Several days later, I noticed a blog entitled “A Golden Rule Tutorial by Martin Short” on a site that prides itself on pointing out ethical problems and dilemmas from all segments of society. The author of the blog praised Mr. Short by saying, “Short is a good man, a nice guy, and an ethical human being. He did the right thing.” Fair enough. I agree completely with that assessment.

However, before reaching that conclusion, the author blasted Ms. Gifford. Here are a few of his statements about her:

“…his host, the flighty Kathy Lee Gifford, could not reasonably be expected to uphold the basic standards of professional journalism.”

“Gifford then went into full Kathy Lee mode, which resembles a boa constrictor squeezing a goat.”

“…maybe she will stop being lazy and make sure she is prepared for live interviews so she doesn’t mistreat her future guests the way she did Martin Short.”

” [Short] had not one but two opportunities to make Gifford look like the fool she is…”

Don’t you find it ironic that someone who blogs about ethics and evokes the Golden Rule would be so unkind? By responding to the situation with insults, the author breached his own definition of what was right. He countered Ms. Gifford’s unintentional incivility with purposeful put-downs–an all to common occurrence in our society. As long as we continue to “fight fire with fire” in this manner, incivility will spread and thrive.

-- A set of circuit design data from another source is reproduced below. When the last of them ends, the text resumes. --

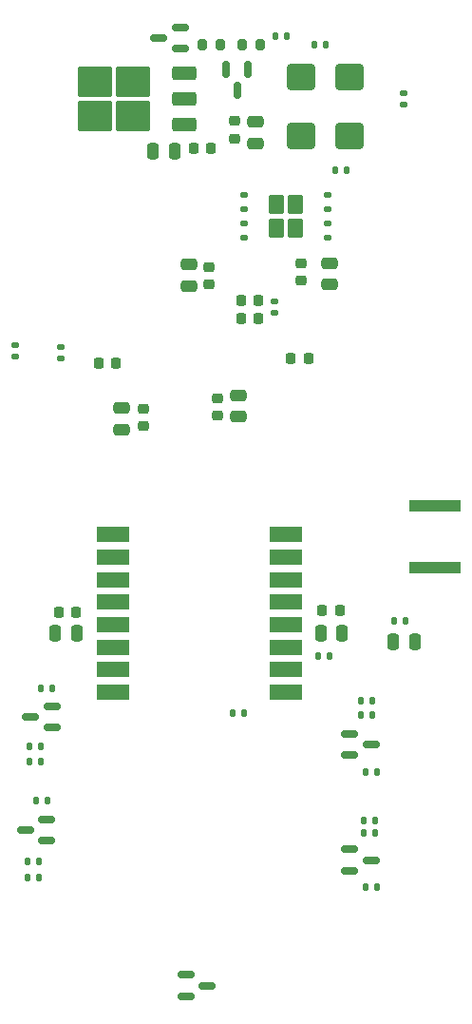
<source format=gbr>
%TF.GenerationSoftware,KiCad,Pcbnew,7.0.1*%
%TF.CreationDate,2024-01-06T20:51:44-05:00*%
%TF.ProjectId,Io-v2-Board,496f2d76-322d-4426-9f61-72642e6b6963,rev?*%
%TF.SameCoordinates,Original*%
%TF.FileFunction,Paste,Bot*%
%TF.FilePolarity,Positive*%
%FSLAX46Y46*%
G04 Gerber Fmt 4.6, Leading zero omitted, Abs format (unit mm)*
G04 Created by KiCad (PCBNEW 7.0.1) date 2024-01-06 20:51:44*
%MOMM*%
%LPD*%
G01*
G04 APERTURE LIST*
G04 Aperture macros list*
%AMRoundRect*
0 Rectangle with rounded corners*
0 $1 Rounding radius*
0 $2 $3 $4 $5 $6 $7 $8 $9 X,Y pos of 4 corners*
0 Add a 4 corners polygon primitive as box body*
4,1,4,$2,$3,$4,$5,$6,$7,$8,$9,$2,$3,0*
0 Add four circle primitives for the rounded corners*
1,1,$1+$1,$2,$3*
1,1,$1+$1,$4,$5*
1,1,$1+$1,$6,$7*
1,1,$1+$1,$8,$9*
0 Add four rect primitives between the rounded corners*
20,1,$1+$1,$2,$3,$4,$5,0*
20,1,$1+$1,$4,$5,$6,$7,0*
20,1,$1+$1,$6,$7,$8,$9,0*
20,1,$1+$1,$8,$9,$2,$3,0*%
G04 Aperture macros list end*
%ADD10RoundRect,0.250000X-0.475000X0.250000X-0.475000X-0.250000X0.475000X-0.250000X0.475000X0.250000X0*%
%ADD11RoundRect,0.250000X0.850000X0.350000X-0.850000X0.350000X-0.850000X-0.350000X0.850000X-0.350000X0*%
%ADD12RoundRect,0.250000X1.275000X1.125000X-1.275000X1.125000X-1.275000X-1.125000X1.275000X-1.125000X0*%
%ADD13RoundRect,0.135000X0.135000X0.185000X-0.135000X0.185000X-0.135000X-0.185000X0.135000X-0.185000X0*%
%ADD14RoundRect,0.200000X-0.200000X-0.275000X0.200000X-0.275000X0.200000X0.275000X-0.200000X0.275000X0*%
%ADD15RoundRect,0.250000X-1.000000X-0.900000X1.000000X-0.900000X1.000000X0.900000X-1.000000X0.900000X0*%
%ADD16RoundRect,0.150000X-0.587500X-0.150000X0.587500X-0.150000X0.587500X0.150000X-0.587500X0.150000X0*%
%ADD17RoundRect,0.225000X-0.250000X0.225000X-0.250000X-0.225000X0.250000X-0.225000X0.250000X0.225000X0*%
%ADD18RoundRect,0.225000X-0.225000X-0.250000X0.225000X-0.250000X0.225000X0.250000X-0.225000X0.250000X0*%
%ADD19RoundRect,0.225000X0.225000X0.250000X-0.225000X0.250000X-0.225000X-0.250000X0.225000X-0.250000X0*%
%ADD20RoundRect,0.135000X-0.135000X-0.185000X0.135000X-0.185000X0.135000X0.185000X-0.135000X0.185000X0*%
%ADD21RoundRect,0.135000X-0.185000X0.135000X-0.185000X-0.135000X0.185000X-0.135000X0.185000X0.135000X0*%
%ADD22RoundRect,0.250000X0.250000X0.475000X-0.250000X0.475000X-0.250000X-0.475000X0.250000X-0.475000X0*%
%ADD23RoundRect,0.150000X-0.150000X0.587500X-0.150000X-0.587500X0.150000X-0.587500X0.150000X0.587500X0*%
%ADD24RoundRect,0.225000X0.250000X-0.225000X0.250000X0.225000X-0.250000X0.225000X-0.250000X-0.225000X0*%
%ADD25RoundRect,0.125000X0.200000X0.125000X-0.200000X0.125000X-0.200000X-0.125000X0.200000X-0.125000X0*%
%ADD26RoundRect,0.250000X0.435000X0.615000X-0.435000X0.615000X-0.435000X-0.615000X0.435000X-0.615000X0*%
%ADD27RoundRect,0.250000X0.475000X-0.250000X0.475000X0.250000X-0.475000X0.250000X-0.475000X-0.250000X0*%
%ADD28RoundRect,0.200000X0.200000X0.275000X-0.200000X0.275000X-0.200000X-0.275000X0.200000X-0.275000X0*%
%ADD29RoundRect,0.150000X0.587500X0.150000X-0.587500X0.150000X-0.587500X-0.150000X0.587500X-0.150000X0*%
%ADD30RoundRect,0.135000X0.185000X-0.135000X0.185000X0.135000X-0.185000X0.135000X-0.185000X-0.135000X0*%
%ADD31R,4.560000X1.000000*%
%ADD32RoundRect,0.250000X-0.250000X-0.475000X0.250000X-0.475000X0.250000X0.475000X-0.250000X0.475000X0*%
%ADD33R,3.000000X1.400000*%
G04 APERTURE END LIST*
D10*
%TO.C,C1*%
X128143000Y-58486000D03*
X128143000Y-60386000D03*
%TD*%
D11*
%TO.C,U3*%
X115198000Y-41535000D03*
X115198000Y-43815000D03*
D12*
X110573000Y-45340000D03*
X110573000Y-42290000D03*
X107223000Y-45340000D03*
X107223000Y-42290000D03*
D11*
X115198000Y-46095000D03*
%TD*%
D13*
%TO.C,R25*%
X123315000Y-38227000D03*
X124335000Y-38227000D03*
%TD*%
%TO.C,R24*%
X127764000Y-38989000D03*
X126744000Y-38989000D03*
%TD*%
D14*
%TO.C,R21*%
X116777000Y-38989000D03*
X118427000Y-38989000D03*
%TD*%
D15*
%TO.C,D1*%
X125612000Y-47117000D03*
X129912000Y-47117000D03*
%TD*%
%TO.C,D4*%
X125612000Y-41910000D03*
X129912000Y-41910000D03*
%TD*%
D16*
%TO.C,Q6*%
X115346000Y-123759000D03*
X115346000Y-121859000D03*
X117221000Y-122809000D03*
%TD*%
D13*
%TO.C,R13*%
X102237000Y-113157000D03*
X101217000Y-113157000D03*
%TD*%
D17*
%TO.C,C3*%
X111506000Y-71422000D03*
X111506000Y-72972000D03*
%TD*%
D18*
%TO.C,C11*%
X127495000Y-89408000D03*
X129045000Y-89408000D03*
%TD*%
D19*
%TO.C,C21*%
X109106000Y-67371000D03*
X107556000Y-67371000D03*
%TD*%
D20*
%TO.C,R16*%
X130935000Y-97409000D03*
X131955000Y-97409000D03*
%TD*%
D17*
%TO.C,C7*%
X119634001Y-45834001D03*
X119634001Y-47384001D03*
%TD*%
D13*
%TO.C,R1*%
X103380000Y-96307000D03*
X102360000Y-96307000D03*
%TD*%
D20*
%TO.C,R9*%
X131316000Y-114046000D03*
X132336000Y-114046000D03*
%TD*%
D13*
%TO.C,R8*%
X102364000Y-102870000D03*
X101344000Y-102870000D03*
%TD*%
D21*
%TO.C,R11*%
X100076000Y-65784000D03*
X100076000Y-66804000D03*
%TD*%
D22*
%TO.C,C10*%
X114300000Y-48513999D03*
X112400000Y-48513999D03*
%TD*%
D18*
%TO.C,C26*%
X124688000Y-66990000D03*
X126238000Y-66990000D03*
%TD*%
D20*
%TO.C,R23*%
X128649000Y-50165000D03*
X129669000Y-50165000D03*
%TD*%
D23*
%TO.C,Q3*%
X118938000Y-41226500D03*
X120838000Y-41226500D03*
X119888000Y-43101500D03*
%TD*%
D24*
%TO.C,C22*%
X118110000Y-72083000D03*
X118110000Y-70533000D03*
%TD*%
D19*
%TO.C,C12*%
X105550000Y-89535000D03*
X104000000Y-89535000D03*
%TD*%
D25*
%TO.C,U10*%
X120495000Y-52383000D03*
X120495000Y-53653000D03*
X120495000Y-54923000D03*
X120495000Y-56193000D03*
X127995000Y-56193000D03*
X127995000Y-54923000D03*
X127995000Y-53653000D03*
X127995000Y-52383000D03*
D26*
X123395000Y-53213000D03*
X123395000Y-55363000D03*
X125095000Y-53213000D03*
X125095000Y-55363000D03*
%TD*%
D18*
%TO.C,C17*%
X120256000Y-61783000D03*
X121806000Y-61783000D03*
%TD*%
D21*
%TO.C,R18*%
X123190000Y-61908000D03*
X123190000Y-62928000D03*
%TD*%
D13*
%TO.C,R12*%
X132209000Y-109220000D03*
X131189000Y-109220000D03*
%TD*%
D27*
%TO.C,C23*%
X115570000Y-60513000D03*
X115570000Y-58613000D03*
%TD*%
D18*
%TO.C,C18*%
X120256000Y-63434000D03*
X121806000Y-63434000D03*
%TD*%
D20*
%TO.C,R7*%
X101217000Y-111760000D03*
X102237000Y-111760000D03*
%TD*%
D13*
%TO.C,R10*%
X134876000Y-90297000D03*
X133856000Y-90297000D03*
%TD*%
D28*
%TO.C,R17*%
X121983000Y-38989000D03*
X120333000Y-38989000D03*
%TD*%
D13*
%TO.C,R6*%
X102999000Y-106299000D03*
X101979000Y-106299000D03*
%TD*%
D10*
%TO.C,C5*%
X121539000Y-45912999D03*
X121539000Y-47812999D03*
%TD*%
D29*
%TO.C,Q7*%
X112933000Y-38415000D03*
X114808000Y-39365000D03*
X114808000Y-37465000D03*
%TD*%
D24*
%TO.C,C24*%
X117348000Y-60399000D03*
X117348000Y-58849000D03*
%TD*%
D13*
%TO.C,R15*%
X131955000Y-98679000D03*
X130935000Y-98679000D03*
%TD*%
D22*
%TO.C,C16*%
X105585000Y-91439999D03*
X103685000Y-91439999D03*
%TD*%
D18*
%TO.C,C9*%
X116004000Y-48260000D03*
X117554000Y-48260000D03*
%TD*%
D30*
%TO.C,R4*%
X104140000Y-66931000D03*
X104140000Y-65911000D03*
%TD*%
D10*
%TO.C,C6*%
X109601001Y-71374000D03*
X109601001Y-73274000D03*
%TD*%
D31*
%TO.C,J7*%
X137527500Y-80058000D03*
X137527500Y-85598000D03*
%TD*%
D20*
%TO.C,R5*%
X101344000Y-101473000D03*
X102364000Y-101473000D03*
%TD*%
D13*
%TO.C,R19*%
X120525000Y-98552000D03*
X119505000Y-98552000D03*
%TD*%
D32*
%TO.C,C8*%
X133845000Y-92202000D03*
X135745000Y-92202000D03*
%TD*%
D27*
%TO.C,C27*%
X120015000Y-72141049D03*
X120015000Y-70241049D03*
%TD*%
D21*
%TO.C,R3*%
X134747000Y-43305000D03*
X134747000Y-44325000D03*
%TD*%
D13*
%TO.C,R20*%
X128145000Y-93472000D03*
X127125000Y-93472000D03*
%TD*%
D32*
%TO.C,C20*%
X127344000Y-91439999D03*
X129244000Y-91439999D03*
%TD*%
D29*
%TO.C,Q1*%
X103378000Y-97917000D03*
X103378000Y-99817000D03*
X101503000Y-98867000D03*
%TD*%
%TO.C,Q2*%
X102918500Y-108016000D03*
X102918500Y-109916000D03*
X101043500Y-108966000D03*
%TD*%
D20*
%TO.C,R14*%
X131316000Y-103759000D03*
X132336000Y-103759000D03*
%TD*%
%TO.C,R2*%
X131189000Y-108077000D03*
X132209000Y-108077000D03*
%TD*%
D17*
%TO.C,C4*%
X125575000Y-58476548D03*
X125575000Y-60026548D03*
%TD*%
D16*
%TO.C,Q4*%
X129951000Y-112583000D03*
X129951000Y-110683000D03*
X131826000Y-111633000D03*
%TD*%
%TO.C,Q5*%
X129951000Y-102296000D03*
X129951000Y-100396000D03*
X131826000Y-101346000D03*
%TD*%
D33*
%TO.C,U11*%
X108839000Y-96662000D03*
X108839000Y-94662000D03*
X108839000Y-92662000D03*
X108839000Y-90662000D03*
X108839000Y-88662000D03*
X108839000Y-86662000D03*
X108839000Y-84662000D03*
X108839000Y-82662000D03*
X124239000Y-82662000D03*
X124239000Y-84662000D03*
X124239000Y-86662000D03*
X124239000Y-88662000D03*
X124239000Y-90662000D03*
X124239000Y-92662000D03*
X124239000Y-94662000D03*
X124239000Y-96662000D03*
%TD*%
M02*

</source>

Of course, the author is entitled to his opinion about Ms. Gifford. Most of us would probably agree that her interview questions showed a lack of preparedness. But, Mr. Short got it right when he said, “…there’s no ill will intended.” He realized that Ms. Gifford did not set out to hurt him with her questions. The author of the ethics blog could learn a lesson from Mr. Short. Obviously, his intention in insulting Ms. Gifford was to hurt her. Perhaps in the future, he might consider embracing civility (and the Golden Rule) instead.